Authors: Yamane El-Zein, Camila Andrea González Williamson and Luis Emmanuel Medina Ríos.

Report

Please refer to the file Text_Sentiment_Classification.pdf

Disclaimer

The corresponding code as well as the report in this repository was developed by Yamane El-Zein, Camila Andrea González Williamson and Luis Emmanuel Medina Ríos from November 2016 to December 2016 for the course Pattern Classification and Machine Learning at EPFL, Switzerland.

Abstract

We discuss our findings for the Pattern Classification and Machine Learning project on text sentiment classification. Our work involves three main steps: a brief analysis of the text data, preprocessing of the text data, and testing different variations of text classification methods. These methods include the bag of words method, two word embeddings techniques, namely Word2Vec and GloVe, and finally the FastText method. We describe in detail all tested methods and compare their results.
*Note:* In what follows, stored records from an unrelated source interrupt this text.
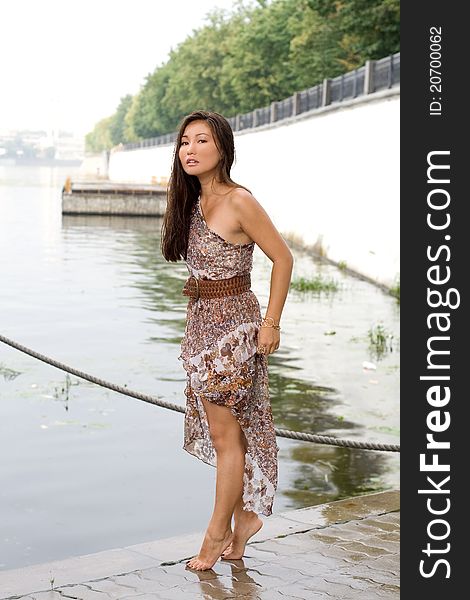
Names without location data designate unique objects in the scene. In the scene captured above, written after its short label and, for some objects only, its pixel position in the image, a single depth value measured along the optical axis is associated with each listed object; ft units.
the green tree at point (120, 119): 563.65
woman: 16.72
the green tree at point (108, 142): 617.70
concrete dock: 144.17
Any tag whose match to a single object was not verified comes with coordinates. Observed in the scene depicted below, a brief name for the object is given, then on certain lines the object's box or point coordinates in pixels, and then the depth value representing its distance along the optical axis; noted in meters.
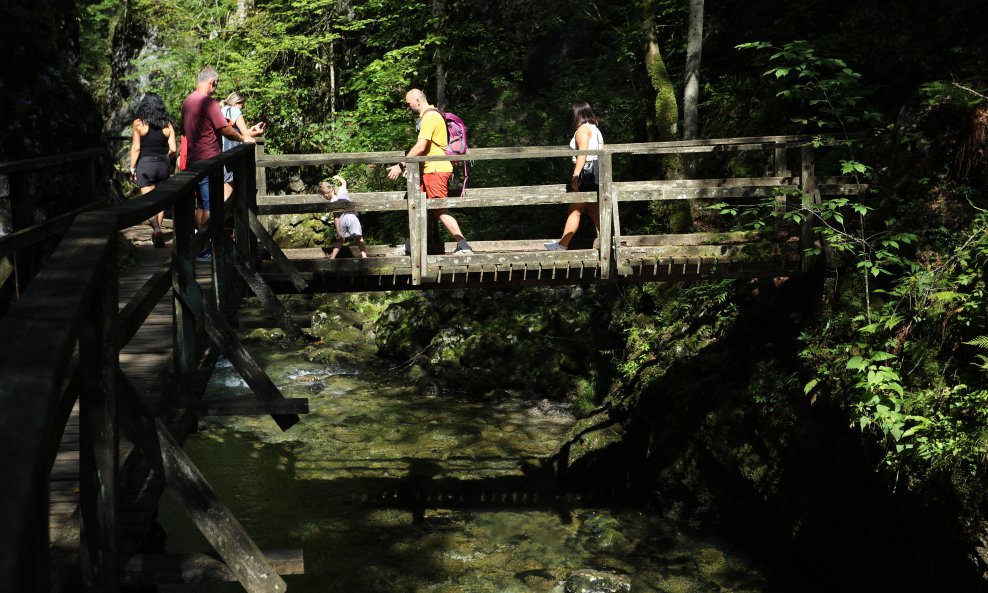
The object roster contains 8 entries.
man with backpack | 9.14
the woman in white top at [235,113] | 11.01
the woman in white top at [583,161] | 9.48
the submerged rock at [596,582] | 9.31
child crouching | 9.88
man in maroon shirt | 9.18
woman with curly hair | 10.11
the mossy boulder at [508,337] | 15.05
In the end, we find that an ensemble of 200 FastText classifiers produces the best results.

How it works

Note: the code was tested on MacOS

Required installations:

  • Numpy: to install Numpy execute: pip install numpy
  • Fasttext: to install Fasttext execute: pip install fasttext

Folder structure should be as follows:

  • data subdirectory: contains the following file:

    • data.zip: contains the three text files used to train and test the model, please UNCOMPRESS the file in the same folder (data) before continuing:
      • train_neg_full.txt: full train data set for negative tweets
      • train_pos_full.txt: full train data set for positive tweets
      • test_data.txt: test data set for predicting
  • Root directory:

    • run.sh: it is the bash script that has to be run to generate the submission file.
    • fasttext200.py: it is the python file called by run.sh that runs N=200 times the fasttext_test_probs.py file and average all the probabilities of the predictions that were generated.
    • fasttext_test_probs.py: it is the python file that runs FastText once, called by fasttext200.py
    • helpers.py: a python file that contains the functions to create the csv files.

The following directories are automatically created by running the run.sh script:

  • proc: contains the labeled files that were processed in order to use FastText.
  • mixed_pos_neg_labeled_FT.txt: final .txt file used to create the FastText model. it contains both negative and positive labeled tweets.
  • mixed_pos_neg_test.txt: test data set created from splitting the train data set in order to evaluate the model.
  • mixed_pos_neg_train.txt: train data set created from splitting the train data set in order to train the model.
  • negative_labeled_FT.txt: a .txt file that contains the labeled negative tweets.
  • positive_labeled_FT.txt: a .txt file that contains the labeled positive tweets.
  • test_data.txt: a .txt with the test data without the tweet ids.
  • results: contains both the model (model.bin) created by FastText and the csv file with the probabilities of one run of FastText:
    • FastText_output_probs.csv: Contains the probabilities of the predicted tweets.
    • model.bin: it is the model created by FastText.
    • final: contains the submission file:
      • FastText_ensemble_submission.csv: the final submission file.

In order to get the submission file, one has to run the bash script (run.sh) and there should be a subdirectory in the root directory called “data” containing the files “train_neg_full.txt”, “train_pos_full.txt” and “test_data.txt”.